We are seeking a seasoned Security Automation & MDR Architect with deep expertise in the ReliaQuest Managed Detection & Response (MDR) platform to lead the design, implementation, and optimization of enterprise detection and response framework. The ideal candidate will have a strong background in security operations, threat detection, automation engineering, and playbook development—paired with strategic architectural experience.

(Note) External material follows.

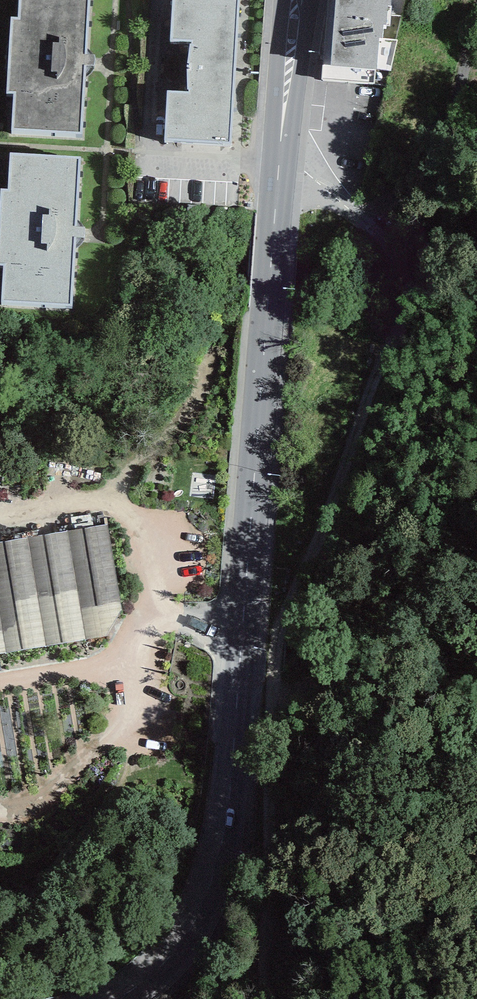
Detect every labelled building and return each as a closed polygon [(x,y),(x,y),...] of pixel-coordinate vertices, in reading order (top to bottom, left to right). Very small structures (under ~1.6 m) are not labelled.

This role will be critical in aligning our security operations model with Financial services and NIST standards, while leveraging automation and advanced threat response capabilities through ReliaQuest and supporting platforms (e.g., Splunk, Defender for Endpoint, SentinelOne, Microsoft Sentinel, ServiceNow).

Key Responsibilities:

• Serve as the subject matter expert on the ReliaQuest MDR platform, including designing and integration with log sources, detection content, and escalation workflows.
• Assess end-to-end detection, triage, enrichment, and containment workflows in coordination with ReliaQuest and internal teams and recommend any tuning, enrichment, or integration gaps.
• Design, build, and test automated workflows using platforms such as ReliaQuest, SOAR (Splunk SOAR, Sentinel)
• Establish and document standardized, modular playbooks with embedded feedback loops for tuning and optimization.
• Define clear ownership, accountability, and escalation paths in collaboration with stakeholders
• Conduct log source rationalization assessments and identify ingestion health issues, enrichment gaps, or underperforming integrations.
• Define Key Performance Areas (KPAs), Service-Level Agreements (SLAs), and Key Risk Indicators (KRIs).
• Execute adversary simulation scenarios to validate detection, escalation, and automated response

Required Qualifications:

• 10 + years of experience in Cybersecurity Operations, Security Architecture, or Threat Detection & Response roles.
• Hands-on expertise with the ReliaQuest GreyMatter platform or similar MDR technologies.
• Proven experience designing and implementing SOC platform & automated playbooks using SOAR platforms (e.g., Splunk SOAR, Sentinel, XSOAR).
• Deep understanding of log source onboarding, enrichment, normalization, and telemetry coverage strategies.
• Experience working with or managing MSSPs or hybrid MDR models.
• Preferred Qualifications:
• Certifications such as GIAC GCIA, GCED, GCPM, GSEC, or CISSP.
• Experience with Microsoft Sentinel, Defender for Endpoint, Azure logging, and related Microsoft security stack.